Mo Gawdat, były dyrektor wykonawczy Google, przedstawił zaskakującą prognozę: nadchodzą hiperrealistyczne roboty seksualne AI, które mogą sprawić, że intymne relacje międzyludzkie staną się przestarzałe.
Przemawiając w podcaście Impact Theory, Gawdat – były dyrektor biznesowy w Google X – stwierdził, że rzeczywistość wirtualna i rzeczywistość rozszerzona wkrótce pozwolą ludziom na symulowane doświadczenia seksualne, które będą nie do odróżnienia od prawdziwego życia.

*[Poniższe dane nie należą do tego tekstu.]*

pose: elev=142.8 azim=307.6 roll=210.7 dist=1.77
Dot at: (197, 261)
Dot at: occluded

„Wystarczy pomyśleć o wszystkich iluzjach, których teraz nie jesteśmy w stanie rozszyfrować, iluzjach od prawdy” – powiedział Gawdat w podcaście. „Seks dzieje się w mózgu, pod koniec dnia. Jego fizyczna strona nie jest trudna do zasymulowania.”
Rozwiązania takie jak Neuralink, które bezpośrednio łączą technologię z układem nerwowym, mogą wyeliminować potrzebę ludzkich partnerów. Jeśli możesz użyć technologii, aby poczuć to, co czuje twój partner, Gawdat zastanawiał się: „Dlaczego w ogóle miałbyś potrzebować innej istoty?”.
Gawdat argumentował, że nawet emocjonalne i mentalne aspekty relacji można sztucznie odtworzyć poprzez sygnalizację w mózgu. Odrzucił również debaty na temat tego, czy boty AI są naprawdę czujące, mówiąc, że pytanie to jest nieistotne, jeśli ludzie wierzą, że iluzje są prawdziwe.
Dla Gawdata pomysł uprawiania seksu z fizycznymi robotami seksualnymi w porównaniu z angażowaniem się w wirtualne doświadczenia seksualne oparte na sztucznej inteligencji służy temu samemu celowi i zostanie przyjęty w przyszłości.
„Jeśli uda nam się przekonać cię, że ten robot seksualny żyje lub że doświadczenie seksualne w zestawie słuchawkowym do rzeczywistości wirtualnej lub rozszerzonej jest żywe, jest prawdziwe, to proszę bardzo” – powiedział.
Jakkolwiek prowokacyjne, jego poglądy są zgodne z innymi niedawnymi osiągnięciami na przecięciu sztucznej inteligencji, intymności i handlu.
Przedsiębiorca Caryn Marjorie zbudowała własnego chatbota AI opartego na GPT, CarynAI, za którego do tej pory zapłaciło ponad 1000 osób. Wiadomości są szyfrowane w celu złagodzenia obaw o prywatność, ale nadal istnieją obawy etyczne dotyczące manipulacji wrażliwymi osobami.
W międzyczasie społeczności AI aktywnie tworzą nieocenzurowane chatboty do odgrywania ról seksualnych – i są usatysfakcjonowane samym czytaniem rzeczy, nie mówiąc już o ich odczuwaniu. Nowe, nieocenzurowane modele AI o otwartym kodzie źródłowym umożliwiają każdemu dostosowanie osobowości, często w sposób, który społeczeństwo może uznać za wątpliwy.
W miarę rozprzestrzeniania się sztucznej inteligencji podobne kwestie pojawiają się w prawie, religii, medycynie i innych dziedzinach. Boty piszą teraz artykuły informacyjne, oferują terapię, a nawet zapewniają duchowe przewodnictwo.
Debata na temat etycznych i moralnych aspektów tego ewoluującego krajobrazu jest spolaryzowana. Z jednej strony krytycy opowiadają się za wstrzymaniem badań i rozwoju, obawiając się zbliżającego się przejęcia przez sztuczną inteligencję branż opartych na wiedzy i relacji międzyludzkich. Z drugiej strony, zwolennicy widzą potencjał w zdolności AI do zaspokajania ludzkich pragnień i fantazji.
Jeśli chodzi o kwestię świadomości SI, Gawdat twierdzi, że nie ma to znaczenia, jeśli ludzki mózg jest przekonany o autentyczności robota.
Przyspieszające tempo rozwoju sztucznej inteligencji gwarantuje coraz częstsze zderzenia z drażliwymi kwestiami społecznymi. Czy jesteśmy gotowi na przejście od „miłości od pierwszego wejrzenia” do „miłości od pierwszej podpowiedzi”? Nasza koncepcja „rozmowy do poduszki” może wkrótce doczekać się poważnej aktualizacji oprogramowania.